Neither does Pierre-Jean Lafleur want to know. He is a Professional Engineer and a reserve and resource expert with Watts, Griffis, and McOuat Limited. He doesn’t believe I called the Bre-X fraud several months before the boss salter vanished. Lafleur wrote, “The information he provides is unclear, and most likely untrue”. So he wiped it off Wiki’s Bre-X Minerals. Neither may he believe it was not I who put my name on that Wiki subject. But what I did do when my name came up with the wrong context was add the facts and a few links to subjects such as spatial dependence and sampling variogram.

Lafleur deserves some praise because he doesn’t work under a nom-de-plume. Too many Wikipedians work anonymously. When scientists and engineers want to be taken seriously on Wikipedia they should stand up and be counted. Wikipedia should not allow Wikipedians who hide behind pseudonyms to delete indisputable scientific facts. Examples in my discipline of sampling and statistics are the Central Limit Theorem, functional dependence, spatial dependence and degrees of freedom.

Look and see which stats derive from Matheron’s Formule des Minerais Connexes. What a pity that the seminal work of the Creator of Geostatistics and the Founder of Spatial Statistics is no longer posted on the web. In fact, Matheron was a self-made wizard of odd statistics. Here's the link to Matheron's correction of his very first paper. Enter a different number of core samples and see how it impacts 95% confidence limits. Real statistics does all kind of cool things!

Professional engineers and geoscientists claim to be guided by codes of ethics that protect the public at large. Provincial securities commissions in Canada employ reserve and resource experts to set the rules. But should foxes run henhouses? That’s a good-enough reason why a National Securities and Exchange Commission should turn provincial fiefdoms into branch offices.
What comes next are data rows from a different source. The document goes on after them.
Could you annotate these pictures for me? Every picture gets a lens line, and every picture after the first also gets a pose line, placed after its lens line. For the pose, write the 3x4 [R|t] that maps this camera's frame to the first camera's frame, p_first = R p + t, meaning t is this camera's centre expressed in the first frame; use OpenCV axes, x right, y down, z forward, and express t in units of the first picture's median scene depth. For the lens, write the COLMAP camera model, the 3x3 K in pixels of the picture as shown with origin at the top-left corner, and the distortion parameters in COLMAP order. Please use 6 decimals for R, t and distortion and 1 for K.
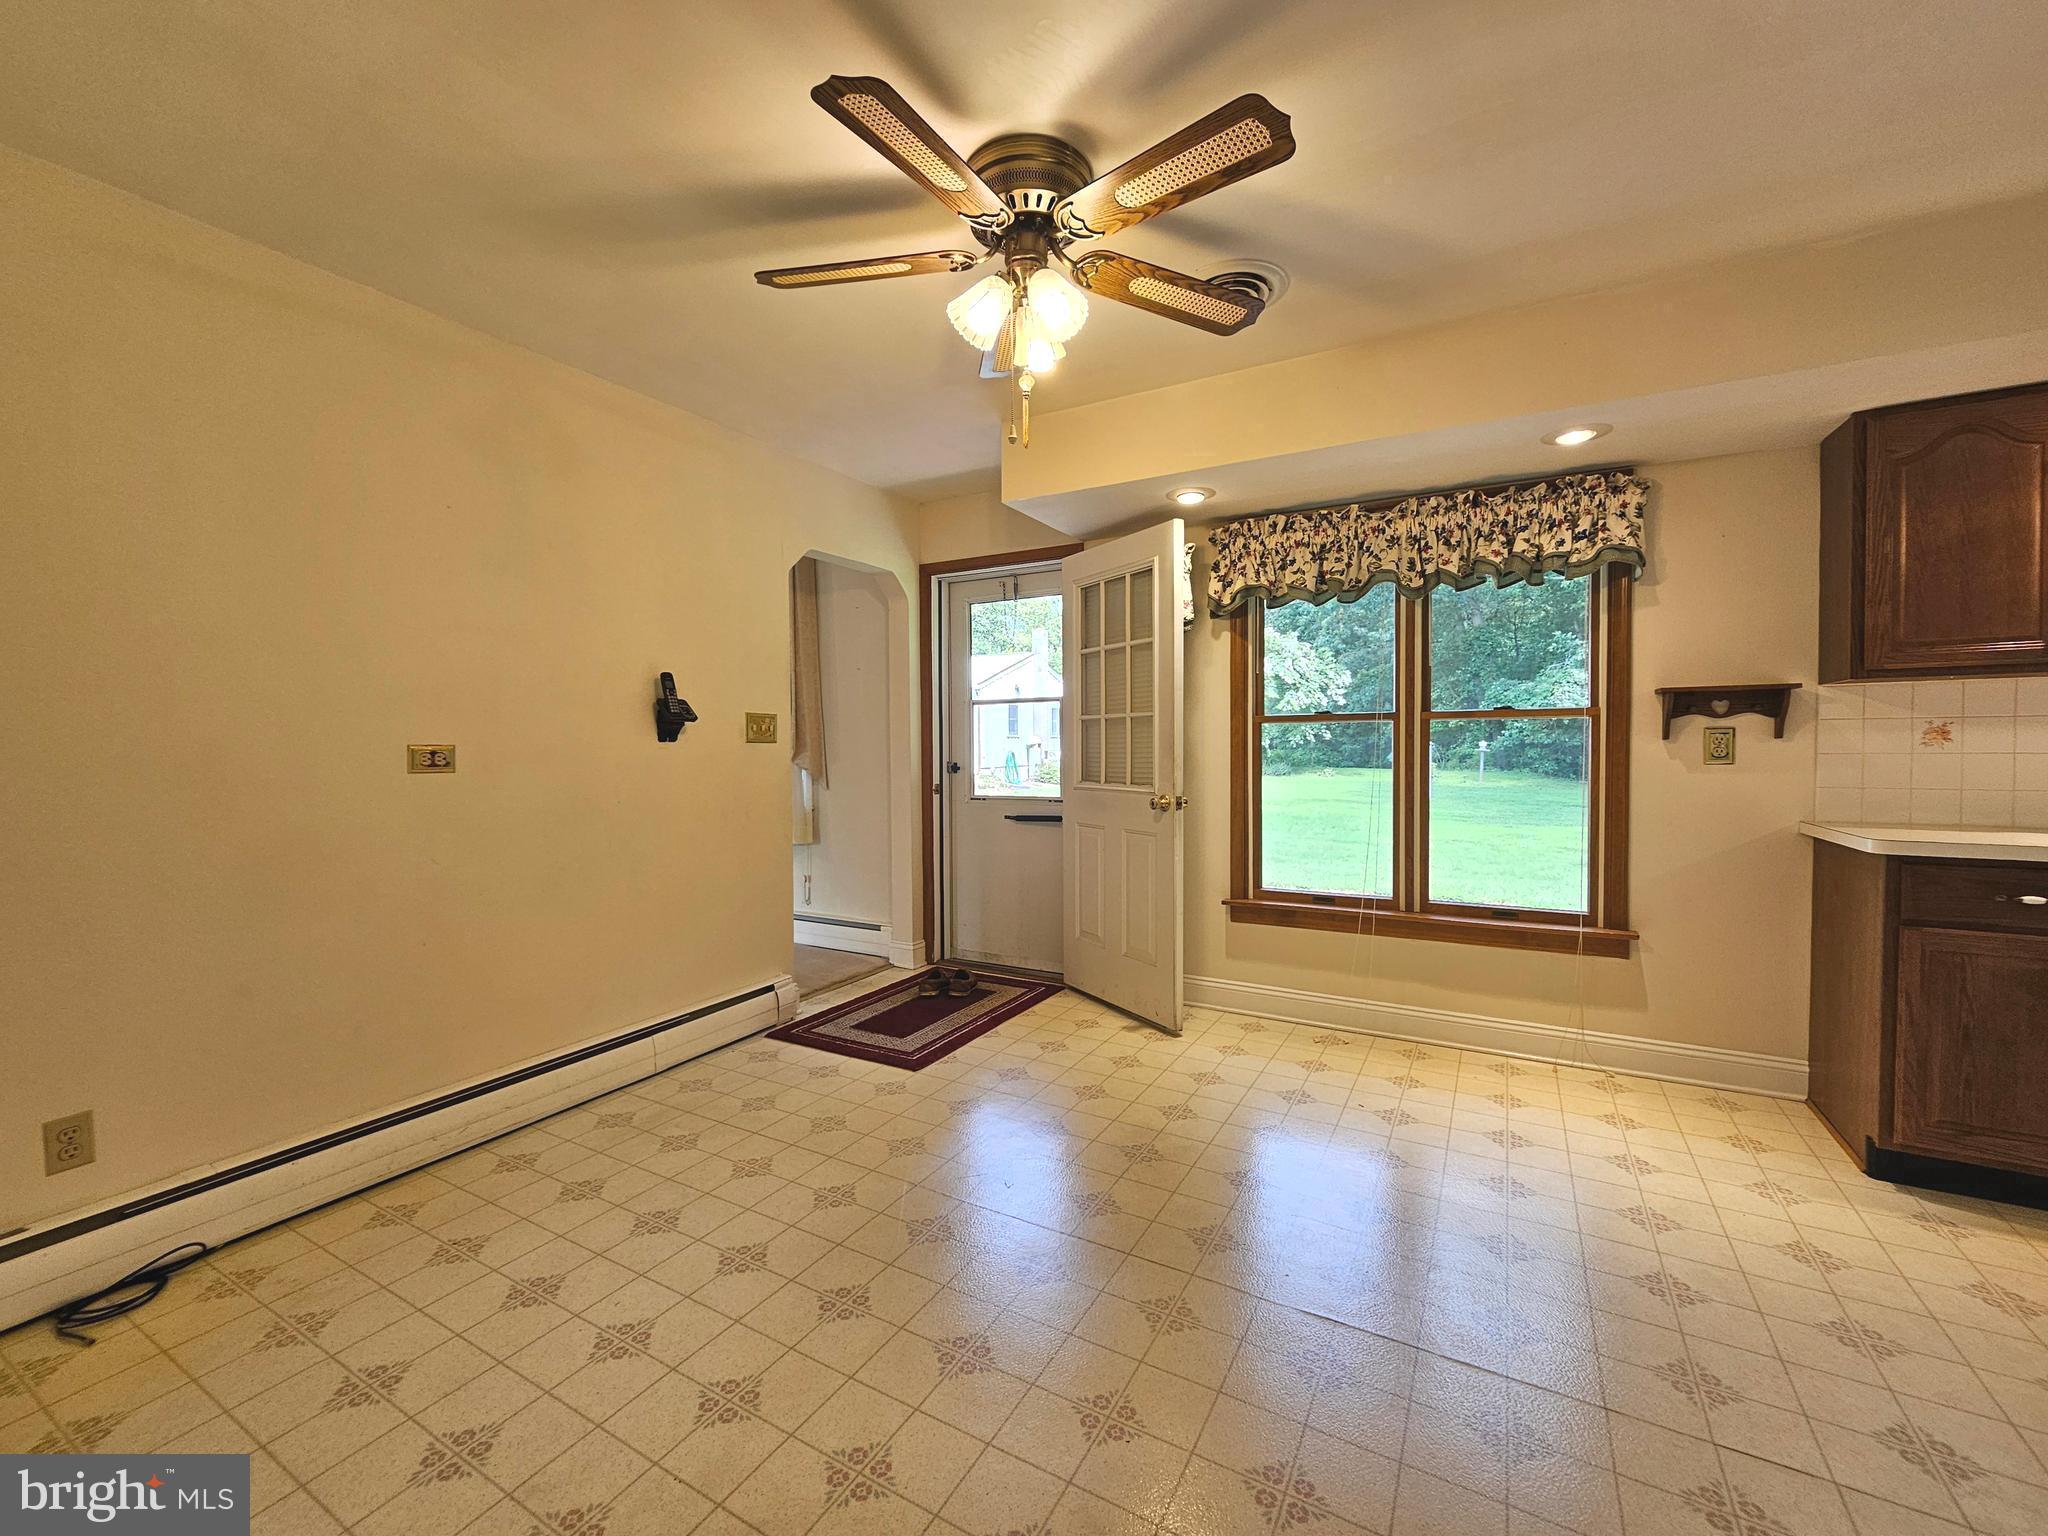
lens RADIAL K [[843.5, 0, 1019.5], [0, 843.5, 769.2], [0, 0, 1]] dist [-0.002268, -0.000120]
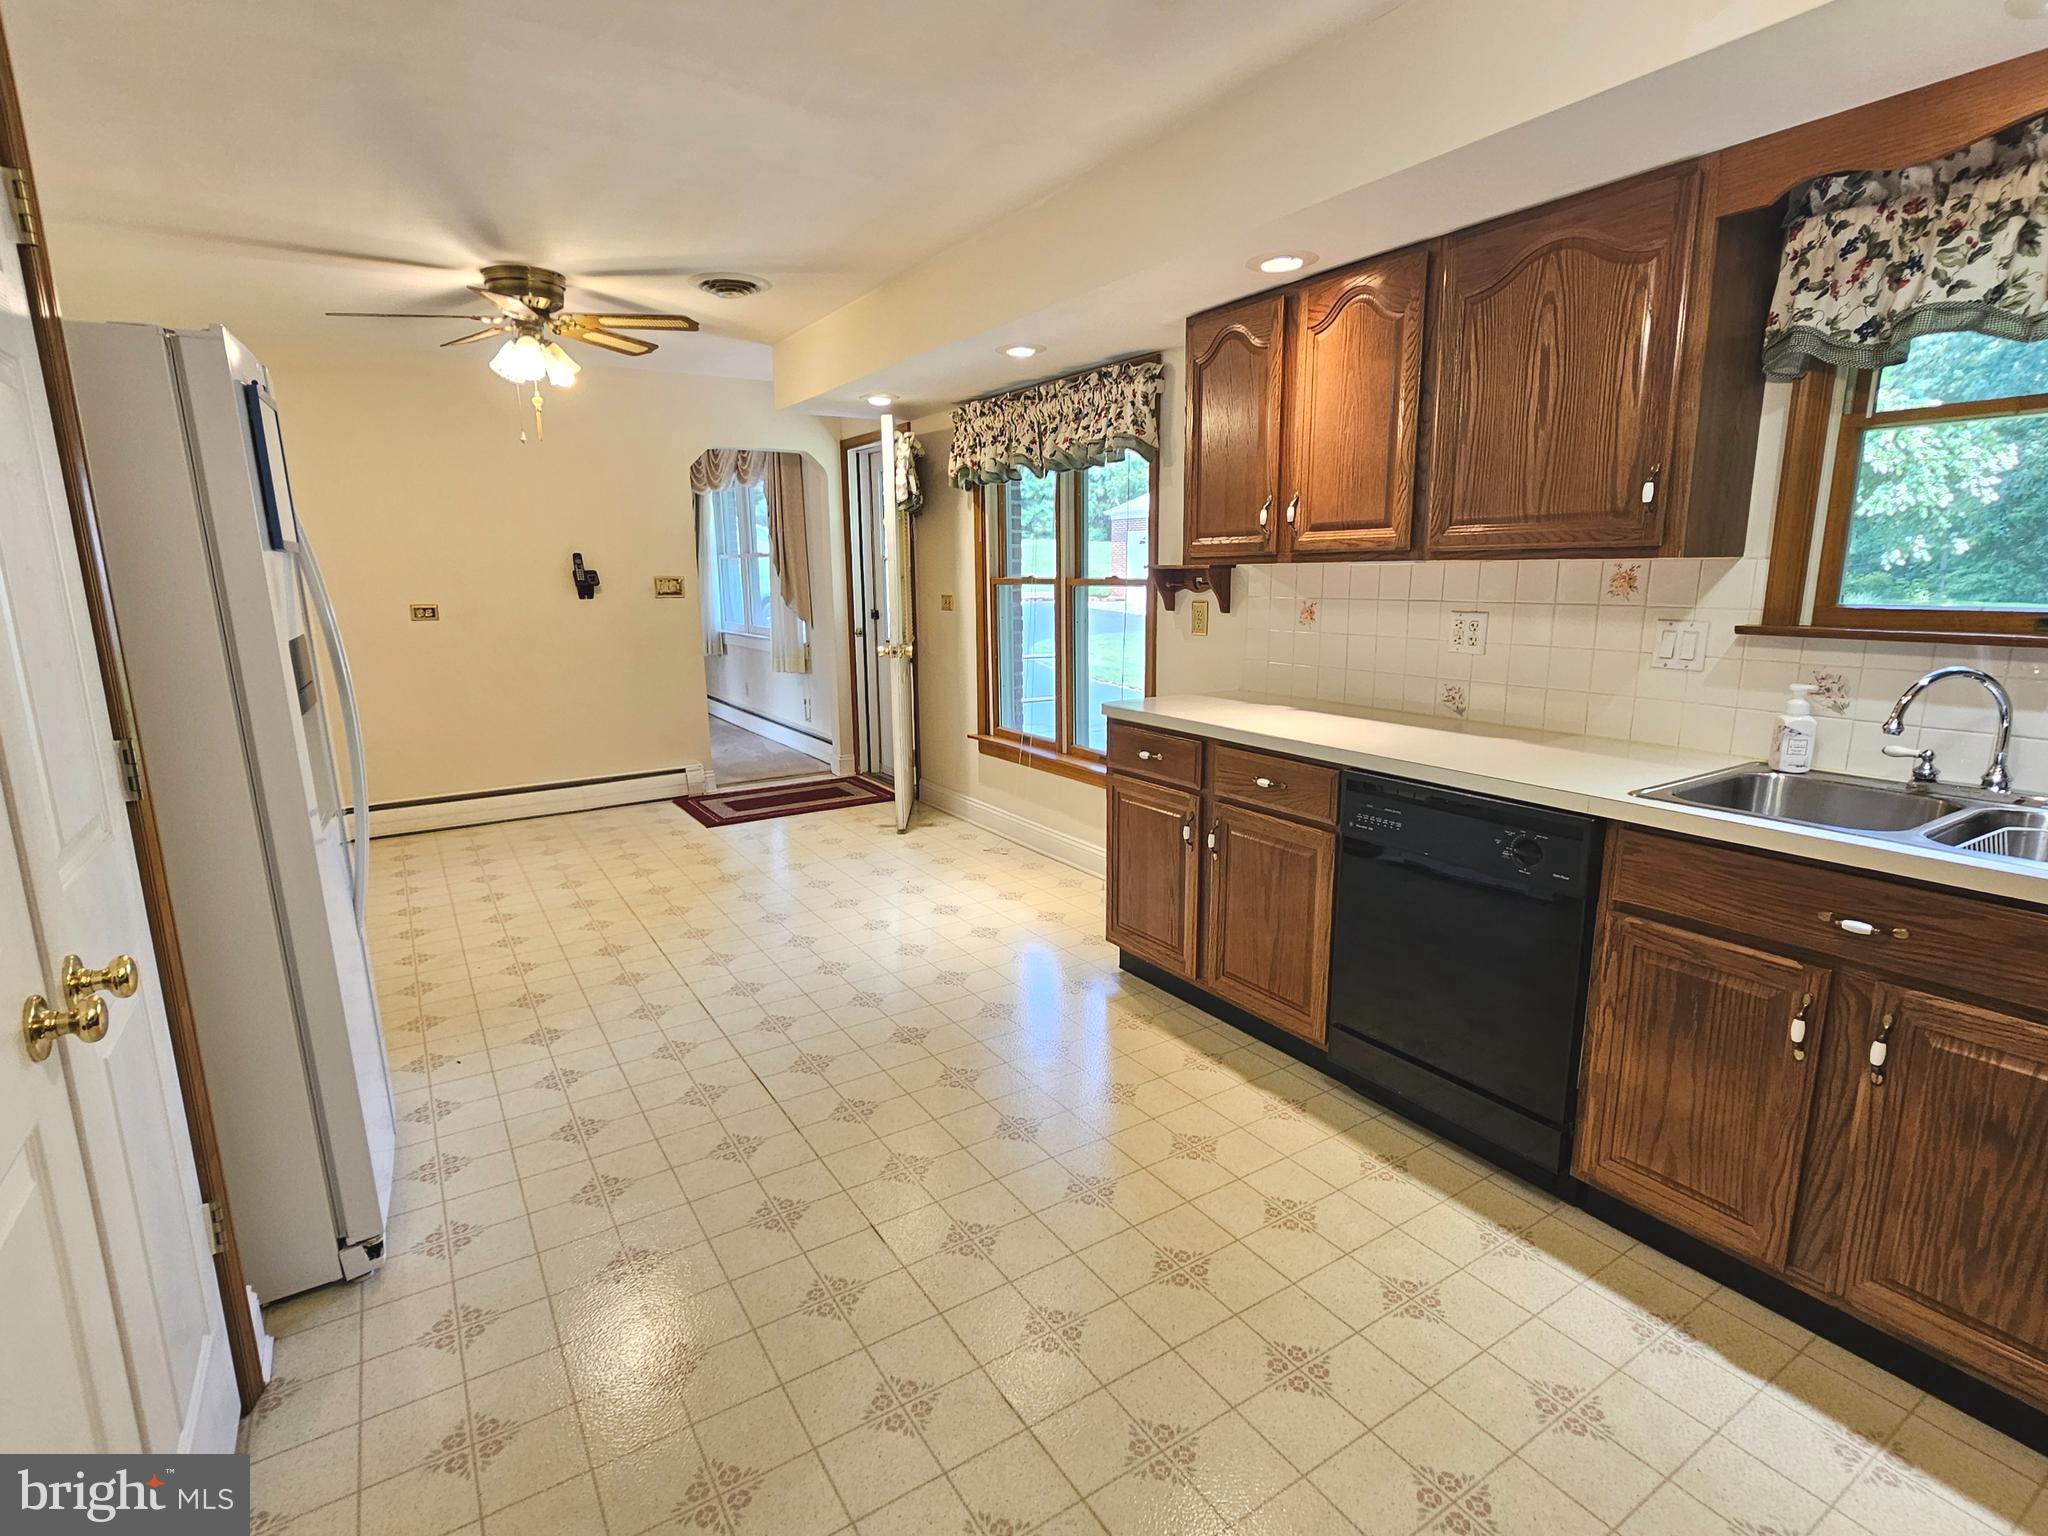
lens RADIAL K [[1009.2, 0, 1023.3], [0, 1009.2, 770.7], [0, 0, 1]] dist [0.001270, -0.000525]
pose [[0.885761, 0.090524, -0.455228, 1.182880], [-0.009964, 0.984279, 0.176342, -0.058508], [0.464034, -0.151661, 0.872738, -0.276469]]
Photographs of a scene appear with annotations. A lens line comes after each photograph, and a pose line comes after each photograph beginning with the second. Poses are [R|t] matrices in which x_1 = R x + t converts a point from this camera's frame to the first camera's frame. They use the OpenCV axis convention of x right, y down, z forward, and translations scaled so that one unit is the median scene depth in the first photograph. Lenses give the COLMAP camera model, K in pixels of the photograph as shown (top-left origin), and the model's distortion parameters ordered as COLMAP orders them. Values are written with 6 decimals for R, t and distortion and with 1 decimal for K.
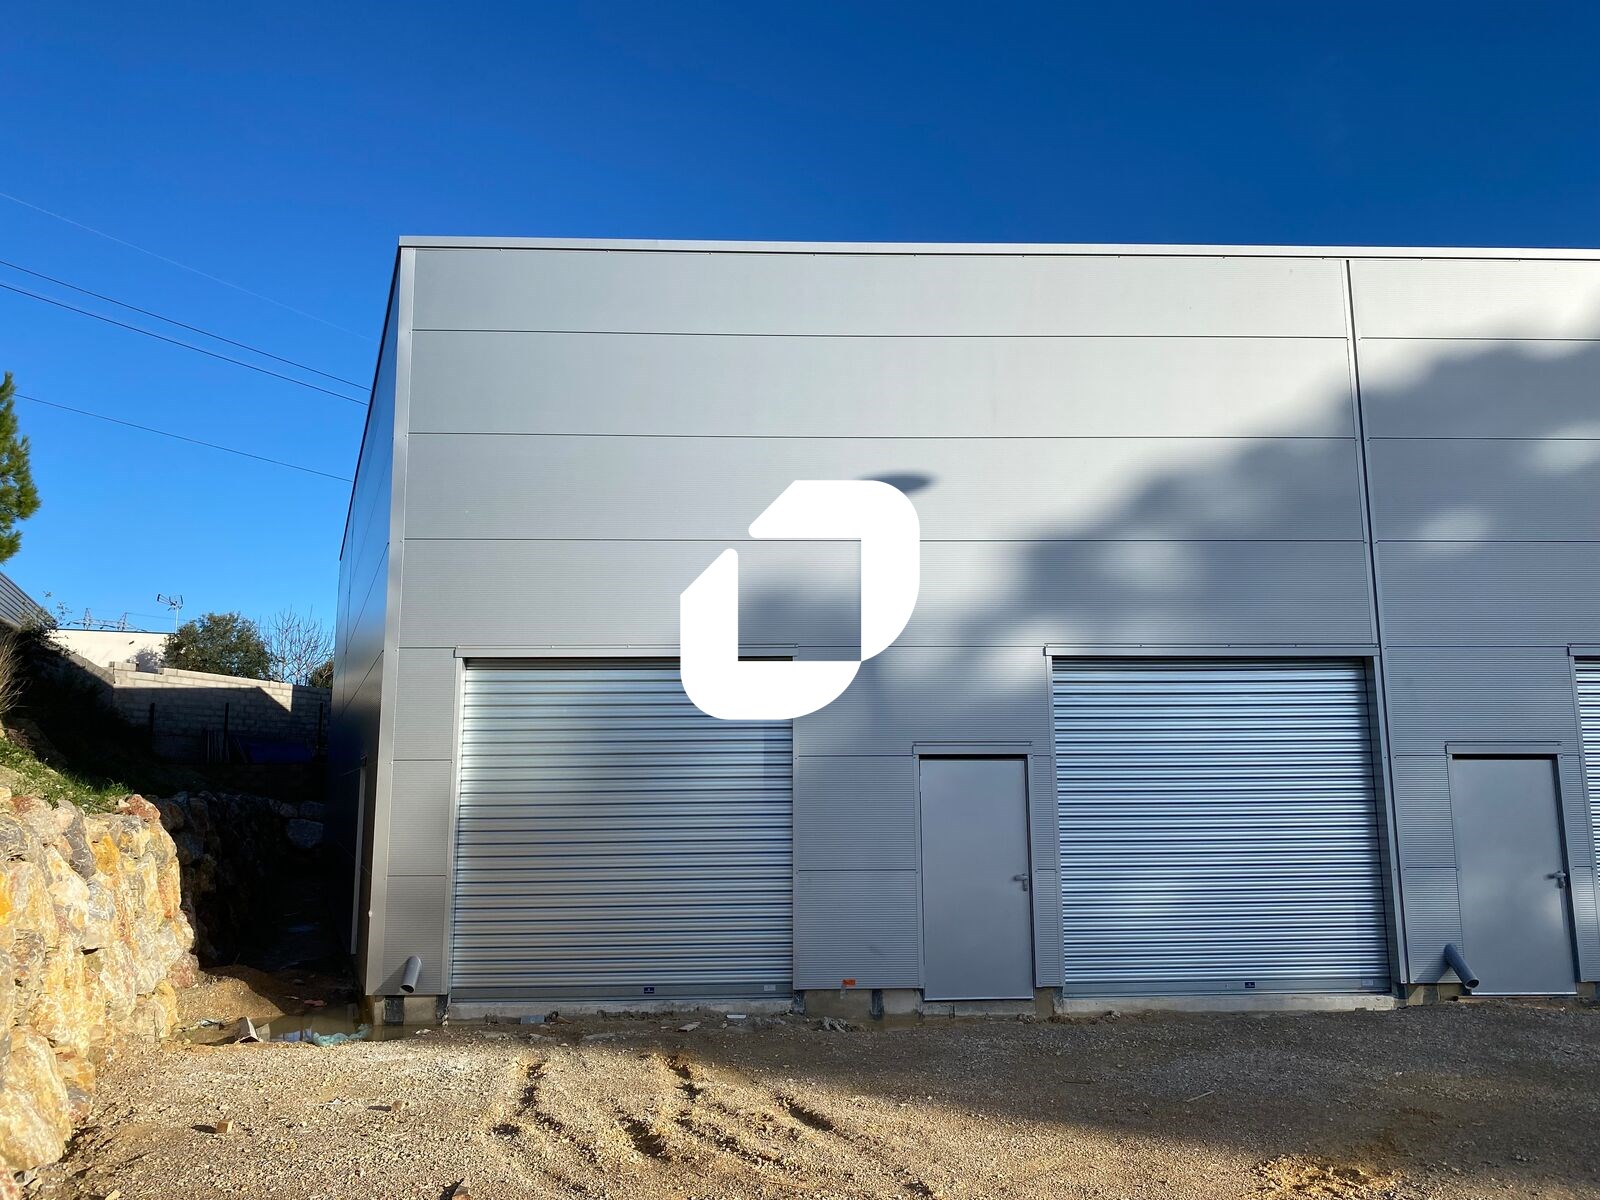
lens RADIAL K [[1215.6, 0, 812.4], [0, 1215.6, 579.0], [0, 0, 1]] dist [0.031239, -0.037623]
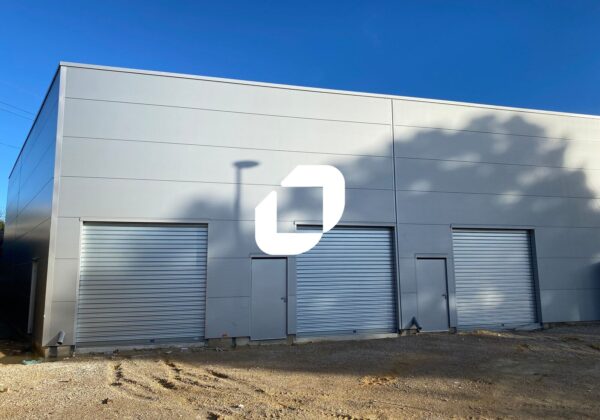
lens RADIAL K [[454.2, 0, 301.3], [0, 454.2, 200.0], [0, 0, 1]] dist [0.021135, -0.019175]
pose [[0.973795, 0.031724, 0.225205, -0.046498], [-0.035340, 0.999303, 0.012040, -0.011702], [-0.224666, -0.019683, 0.974237, -0.093398]]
Reserve and resource experts in branch offices should then be asked to testify under oath and explain why the Central Limit Theorem and degrees of freedom are null and void in geostatistics.

Working with applied statistics is fun. And it’s kind of cool for our planet! Wikipedians should read what the International Association for Standardization is all about. ISO may violate the odd copyright, and ignores priority once in a while. And the UN is not perfect either. Only Wikipedia can bring scientific integrity to the world.